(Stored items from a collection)
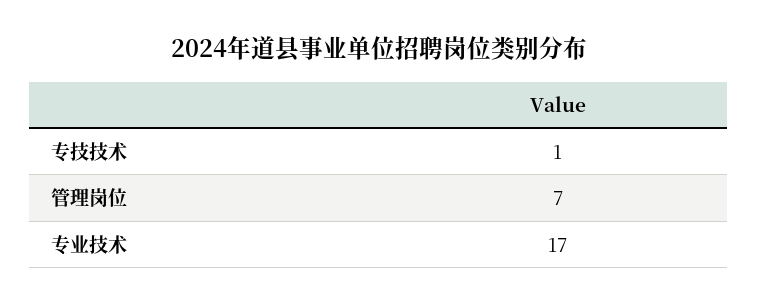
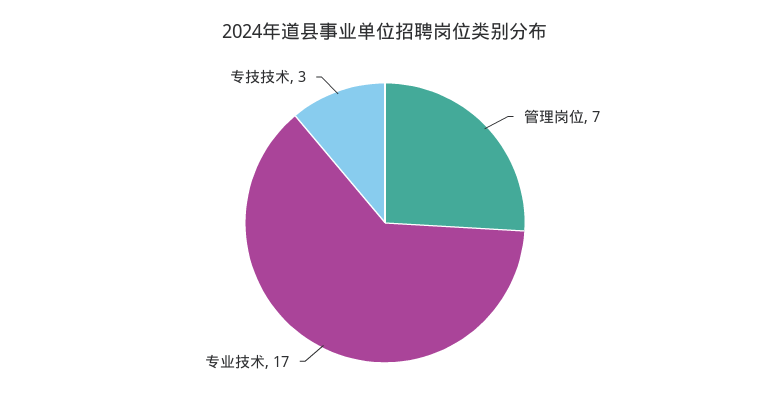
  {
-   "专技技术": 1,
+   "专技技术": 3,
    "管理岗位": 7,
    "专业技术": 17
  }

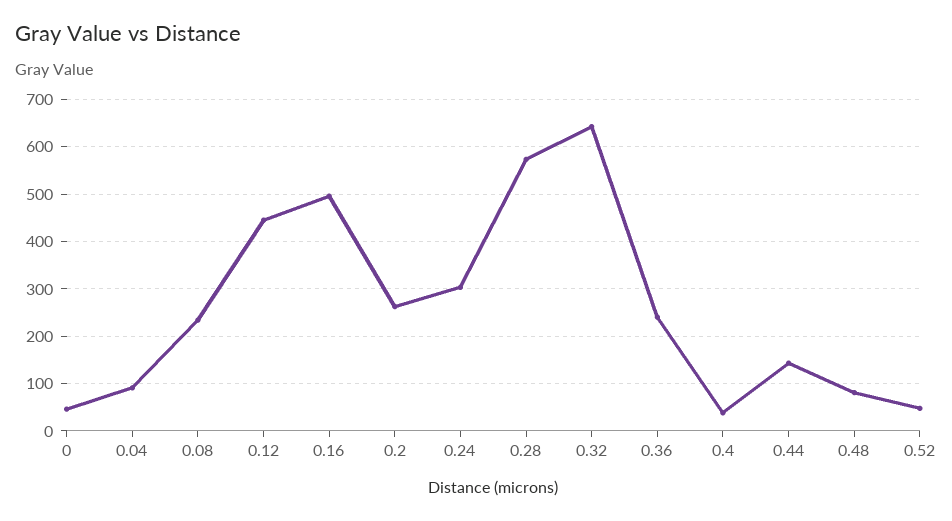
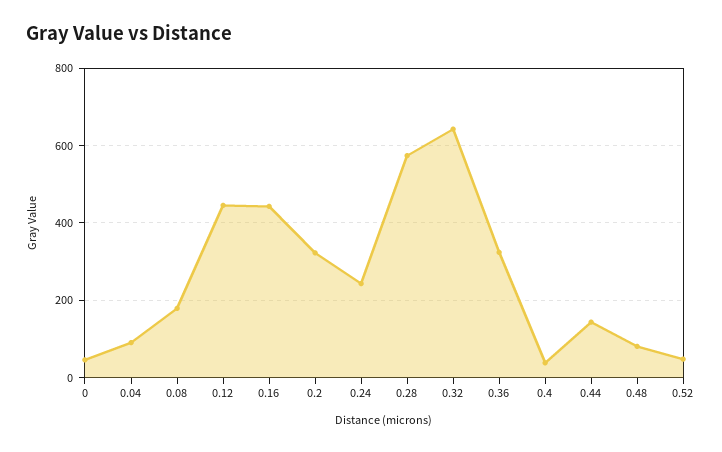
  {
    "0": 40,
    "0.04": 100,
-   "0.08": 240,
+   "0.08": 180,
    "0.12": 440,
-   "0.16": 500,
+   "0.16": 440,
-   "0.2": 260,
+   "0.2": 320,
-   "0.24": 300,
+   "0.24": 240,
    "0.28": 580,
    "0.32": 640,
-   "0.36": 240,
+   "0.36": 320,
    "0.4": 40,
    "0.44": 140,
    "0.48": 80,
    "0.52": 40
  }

Task requirements
Your answer should be a precise transcript of the entries, minus the pictures.

Response to the exercise
  {
-   "专技技术": 1,
+   "专技技术": 3,
    "管理岗位": 7,
    "专业技术": 17
  }

  {
    "0": 40,
    "0.04": 100,
-   "0.08": 240,
+   "0.08": 180,
    "0.12": 440,
-   "0.16": 500,
+   "0.16": 440,
-   "0.2": 260,
+   "0.2": 320,
-   "0.24": 300,
+   "0.24": 240,
    "0.28": 580,
    "0.32": 640,
-   "0.36": 240,
+   "0.36": 320,
    "0.4": 40,
    "0.44": 140,
    "0.48": 80,
    "0.52": 40
  }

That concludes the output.